BANDAR LAMPUNG: Vietnamese farmers held back from selling coffee beans because of unattractive offered prices, traders said on Thursday as trade remained sluggish in Asia’s top coffee markets.
Farmers in the Central Highlands sold coffee at 38,800-40,700 dong ($1.71-$1.80) per kg, down from last week’s range of 39,300-41,000 dong.
“Prices now are not attractive enough for farmers to release beans,” said one trader based in the coffee belt, adding that there is also demand weakness because of prolonged shipping disruption.
Farmers had sold 20-30% of their stocks, traders said.
Traders in Vietnam offered 5% black and broken grade 2 robusta at discounts of $250-$270 per tonne to the May contract, down from $240-$250 last week. Another trader quoted a $400 discount to the May contract.
March robusta coffee was up $30, or 1%, at $2,225 a tonne on Wednesday. Vietnam’s coffee exports in December rose 57.6% from November to 169,349 tonnes. Vietnam exported 1.56 million tonnes of coffee last year, down 0.2% from 2020, Vietnam Customs said in a statement.

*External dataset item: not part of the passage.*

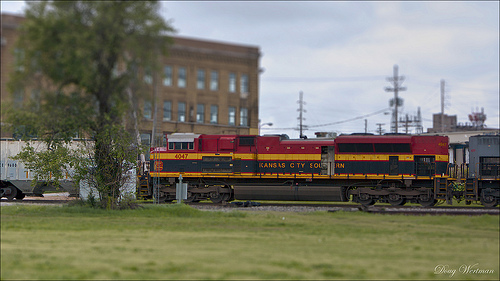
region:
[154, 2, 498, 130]
cloud cover in daytime sky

In Indonesia’s Lampung province, robusta beans were offered at a $120 a tonne discount for February shipments, narrowing from a $170 discount last week, one trader said. Another trader offered a $250 discount to the March contract, unchanged from last week. Bean availability remains low, but traders expect supplies will build up when a mini-harvest starts in April.